---------- PROVIDED INFORMATION ----------

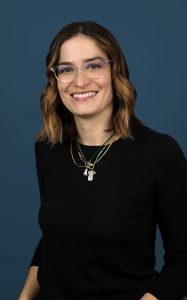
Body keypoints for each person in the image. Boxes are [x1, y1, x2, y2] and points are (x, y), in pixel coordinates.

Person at [18, 21, 187, 300]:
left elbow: (183, 261)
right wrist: (24, 297)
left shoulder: (159, 153)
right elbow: (55, 238)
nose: (80, 81)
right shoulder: (48, 149)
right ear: (55, 79)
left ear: (115, 71)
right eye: (67, 69)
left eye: (93, 66)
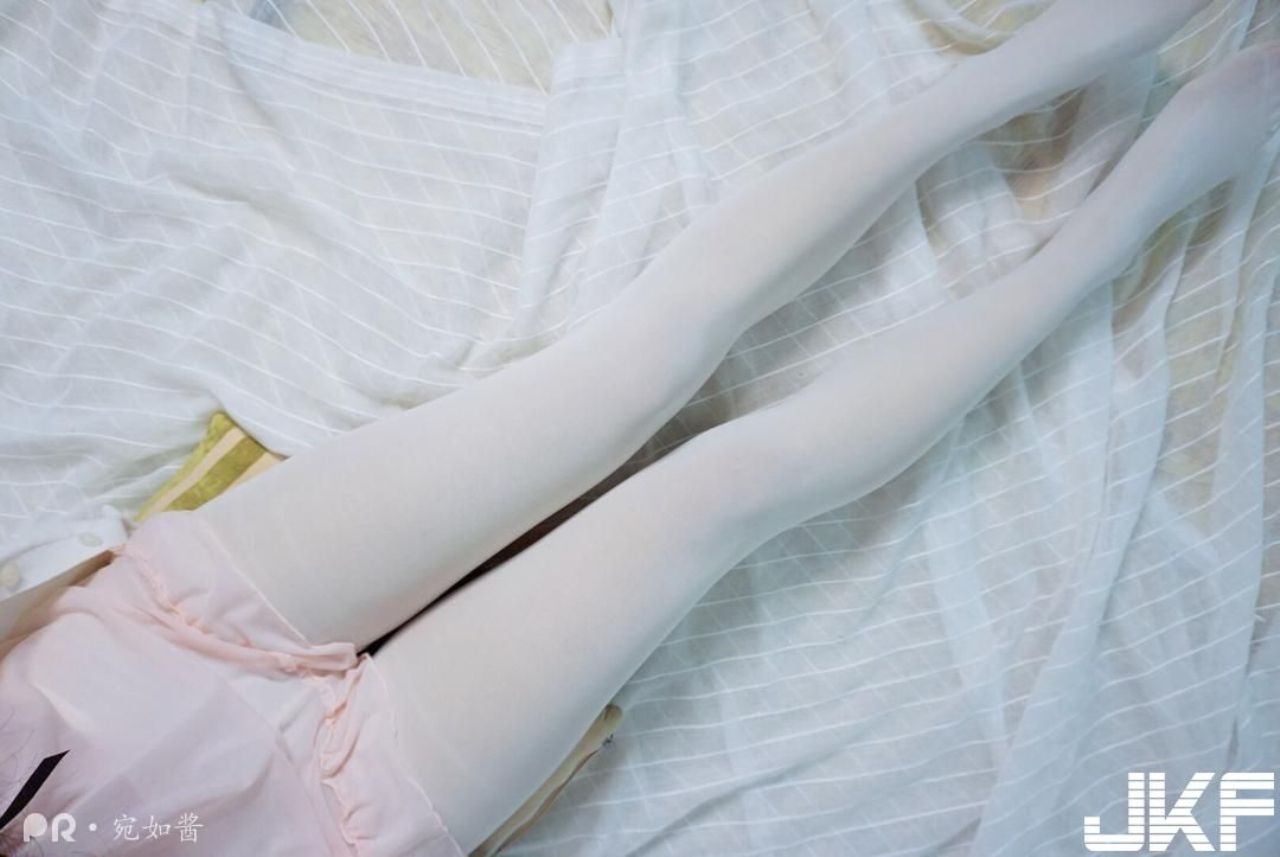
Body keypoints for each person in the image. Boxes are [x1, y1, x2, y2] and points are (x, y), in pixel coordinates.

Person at [3, 0, 1276, 853]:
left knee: (629, 366)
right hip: (339, 818)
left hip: (150, 640)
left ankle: (1024, 70)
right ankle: (1125, 220)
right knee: (722, 490)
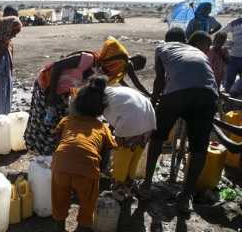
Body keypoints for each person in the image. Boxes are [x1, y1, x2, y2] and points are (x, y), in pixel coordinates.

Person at [24, 36, 148, 155]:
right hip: (47, 85)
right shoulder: (87, 58)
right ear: (109, 60)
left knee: (58, 122)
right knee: (42, 119)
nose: (108, 72)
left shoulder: (100, 68)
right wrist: (51, 94)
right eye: (110, 67)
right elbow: (57, 66)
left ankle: (51, 153)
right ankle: (39, 150)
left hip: (63, 91)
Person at [139, 29, 218, 214]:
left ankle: (147, 184)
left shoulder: (162, 47)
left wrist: (154, 101)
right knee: (199, 148)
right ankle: (185, 197)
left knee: (158, 137)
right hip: (207, 95)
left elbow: (160, 79)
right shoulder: (197, 51)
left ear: (167, 40)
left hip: (178, 94)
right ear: (185, 41)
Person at [52, 76, 117, 232]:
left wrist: (59, 161)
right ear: (102, 108)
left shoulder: (66, 121)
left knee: (60, 198)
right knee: (88, 202)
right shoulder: (102, 128)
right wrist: (99, 172)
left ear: (77, 103)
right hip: (87, 168)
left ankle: (59, 227)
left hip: (61, 165)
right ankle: (83, 227)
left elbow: (57, 141)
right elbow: (107, 153)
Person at [102, 86, 156, 201]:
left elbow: (114, 120)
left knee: (122, 157)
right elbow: (119, 112)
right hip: (149, 118)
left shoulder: (103, 100)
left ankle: (118, 190)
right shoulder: (115, 90)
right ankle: (128, 185)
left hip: (131, 122)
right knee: (134, 156)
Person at [221, 17, 242, 97]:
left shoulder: (235, 22)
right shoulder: (234, 22)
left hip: (233, 58)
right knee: (229, 82)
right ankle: (228, 102)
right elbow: (221, 34)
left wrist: (228, 43)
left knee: (231, 82)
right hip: (233, 58)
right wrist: (228, 43)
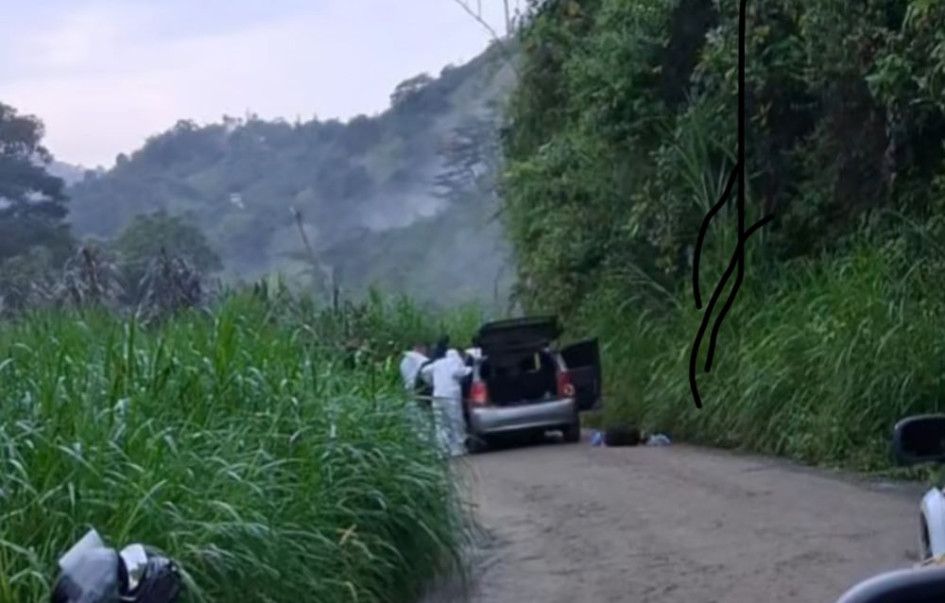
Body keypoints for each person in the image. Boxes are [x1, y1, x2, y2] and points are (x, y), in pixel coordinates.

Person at [421, 348, 472, 457]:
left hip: (437, 395)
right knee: (455, 420)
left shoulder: (438, 363)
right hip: (451, 396)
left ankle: (442, 449)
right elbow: (457, 372)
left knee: (440, 423)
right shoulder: (455, 361)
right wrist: (468, 369)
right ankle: (458, 448)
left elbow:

----------

Pictures are to be omitted; otherwise, every line from the first line of the listing through the line containing "right knee: (88, 202)" must be reproduced exactly, both ends included.

Body keypoints for each person in the image. Boxes are [x1, y1, x2, y2] and points are (x, y), in pixel coordinates.

Person at [18, 21, 187, 300]:
left elbow: (183, 261)
right wrist: (24, 297)
left shoulder: (159, 153)
right elbow: (55, 238)
nose: (80, 81)
right shoulder: (48, 149)
right ear: (55, 79)
left ear: (115, 71)
right eye: (67, 69)
left eye: (93, 66)
Body keypoints for each person in the image. Boxes are [x1, y1, x2, y2] and points are (x, y), in pixel coordinates.

Person at [3, 0, 1276, 853]:
left knee: (629, 366)
right hip: (339, 818)
left hip: (150, 640)
left ankle: (1024, 70)
right ankle: (1125, 220)
right knee: (722, 490)
Body keypoints for each person in the image. Boxes are [x1, y1, x2, y2] and points are (x, y), in pixel coordinates.

Person at [24, 36, 148, 155]:
right hip: (47, 85)
right shoulder: (87, 58)
right ear: (109, 60)
left knee: (58, 122)
right knee: (42, 119)
nose: (108, 72)
left shoulder: (100, 68)
right wrist: (51, 94)
right eye: (110, 67)
right elbow: (57, 66)
left ankle: (51, 153)
right ankle: (39, 150)
left hip: (63, 91)
Person at [139, 29, 218, 214]:
left ankle: (147, 184)
left shoulder: (162, 47)
left wrist: (154, 101)
right knee: (199, 148)
right ankle: (185, 197)
left knee: (158, 137)
right hip: (207, 95)
left elbow: (160, 79)
right shoulder: (197, 51)
left ear: (167, 40)
left hip: (178, 94)
right ear: (185, 41)
Person at [52, 76, 117, 232]:
left wrist: (59, 161)
right ear: (102, 108)
left shoulder: (66, 121)
left knee: (60, 198)
right knee: (88, 202)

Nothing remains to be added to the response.